Douglas County is postponing the groundbreaking ceremony that is scheduled for Wednesday, Oct. 30, due to the weather forecast. The county is under a winter weather advisory from 9 p.m. today until 10 p.m. Wednesday. According to the National Weather Service in Topeka, a wintry mix of precipitation and accumulating snow are expected across the area.
The groundbreaking ceremony for the Treatment and Recovery Campus of Douglas County has been rescheduled for noon Friday, Nov. 8. The campus is located north of the Community Health Facility at 1000 W. Second Street.
The ceremony will mark the beginning of construction for two housing projects that will be located on the campus:
- Transitions. This housing, which will be a supportive living setting, will serve up to 12 clients of the Bert Nash Community Mental Health Center. These clients will participate in programs designed to enhance their recovery and transition back into the community. The length of stay generally will be six to 12 months, but may vary depending on the client's stage of recovery.
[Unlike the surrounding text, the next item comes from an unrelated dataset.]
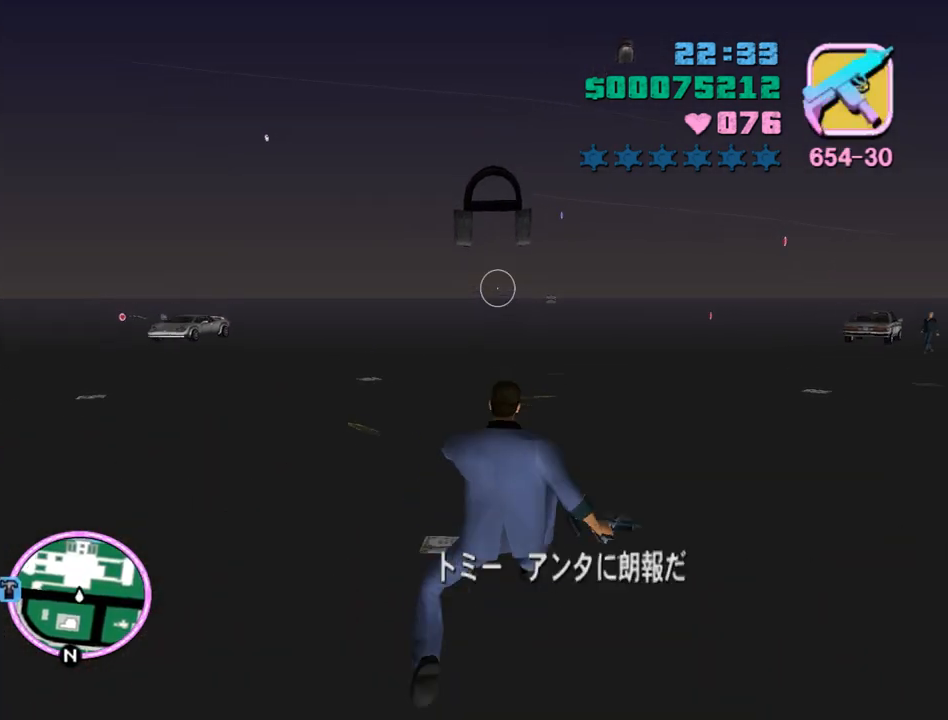
{"keys": ["space", "w"], "mouse": [], "events": [[333, "space", "down"]]}
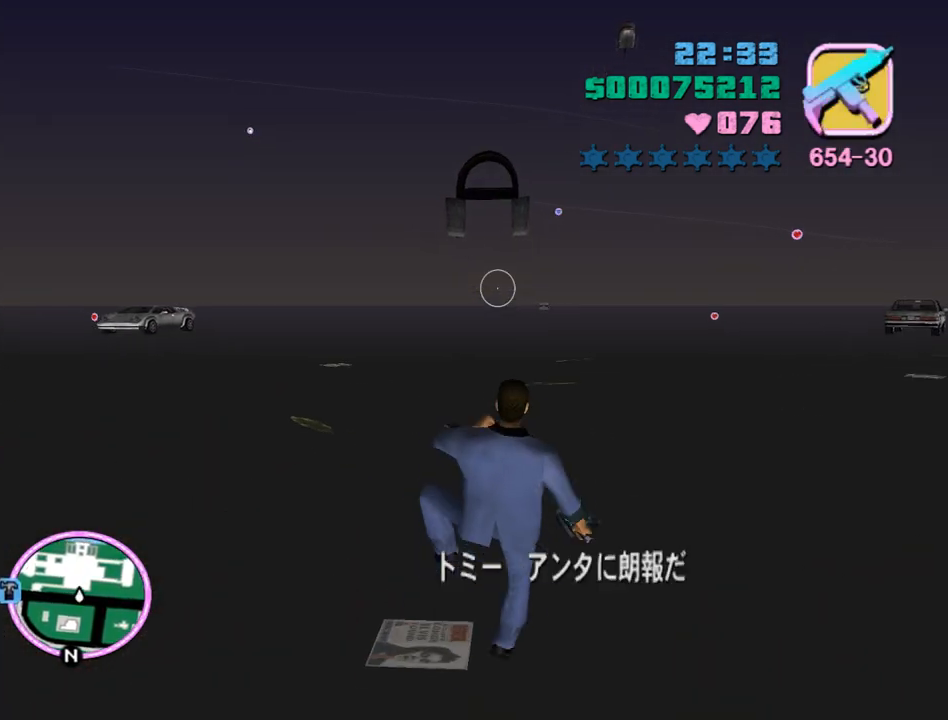
{"keys": ["space", "w"], "mouse": [], "events": [[400, "space", "up"], [500, "space", "down"]]}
- The Cottages. These are supportive housing apartments, for up to 10 clients, that are owned and operated by the Lawrence-Douglas County Housing Authority. Residents will be individuals who need wrap-around support services to stay stably housed and they will be referred by the Behavioral Health continuum partners.
The groundbreaking ceremony will include brief remarks by Douglas County Commission Chair Michelle Derusseau, Bert Nash Community Mental Health Center CEO Patrick Schmitz and Lawrence-Douglas County Housing Authority Executive Director Shannon Oury.
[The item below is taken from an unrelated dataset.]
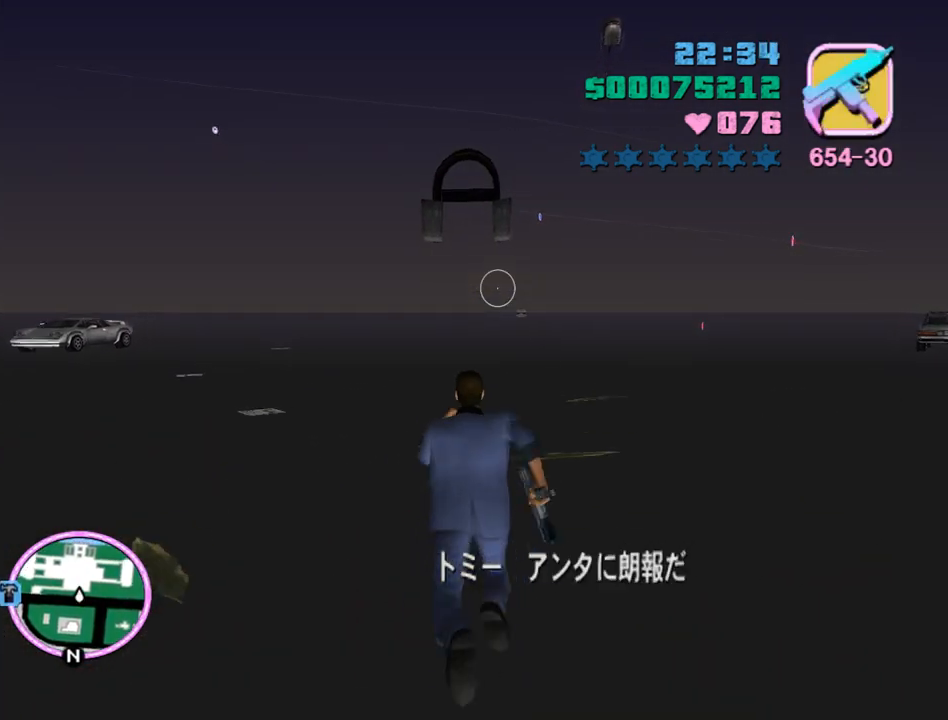
{"keys": ["space", "w"], "mouse": [], "events": [[100, "space", "up"], [133, "space", "down"], [233, "space", "up"], [333, "space", "down"], [400, "space", "up"], [500, "space", "down"]]}
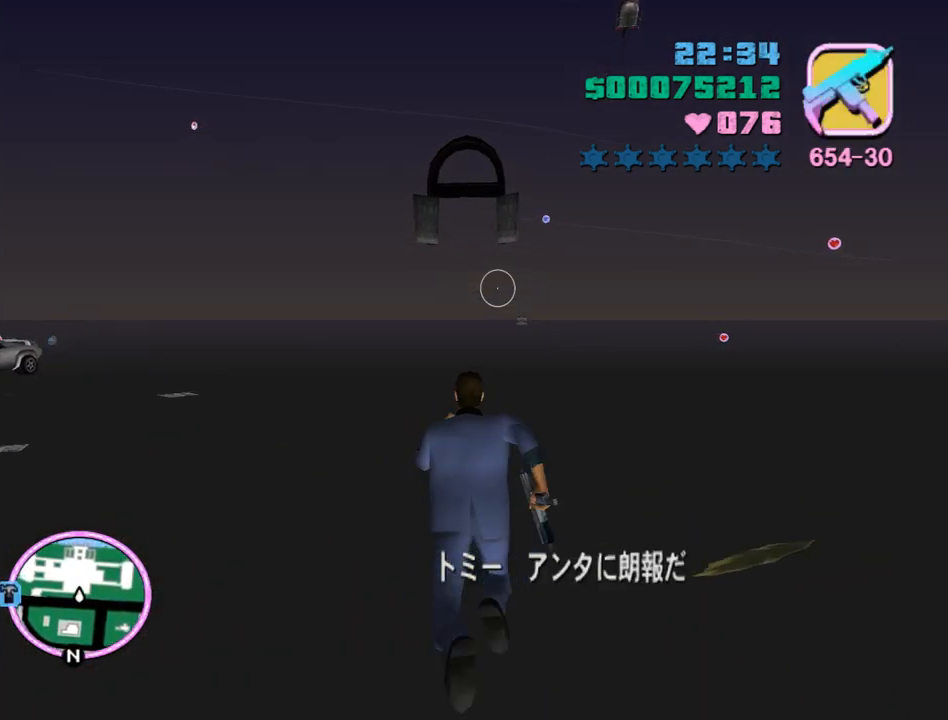
{"keys": ["space", "w"], "mouse": [], "events": [[67, "space", "up"], [133, "space", "down"], [233, "space", "up"], [333, "space", "down"], [367, "space", "up"], [467, "space", "down"]]}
Treanor HL is the architect for the campus and housing projects and Mar Lan Construction is providing construction management services. Transitions and The Cottages are expected to be complete in fall 2020.
The estimated cost of the housing projects is $4.1 million and it will be funded through a variety of resources including the quarter-cent sales tax that was approved by voters in November 2018 to improve behavioral health services and facilities in Douglas County.
“I want to thank staff and all of the partners who have worked so hard on this project, which will provide safe and secure housing for people with mental illness and substance use disorders in Douglas County. It has been a huge undertaking and I’m very grateful for everyone’s commitment to improving access to care in our community,” Derusseau said. “We especially want to thank the voters of Douglas County for making this project a reality.”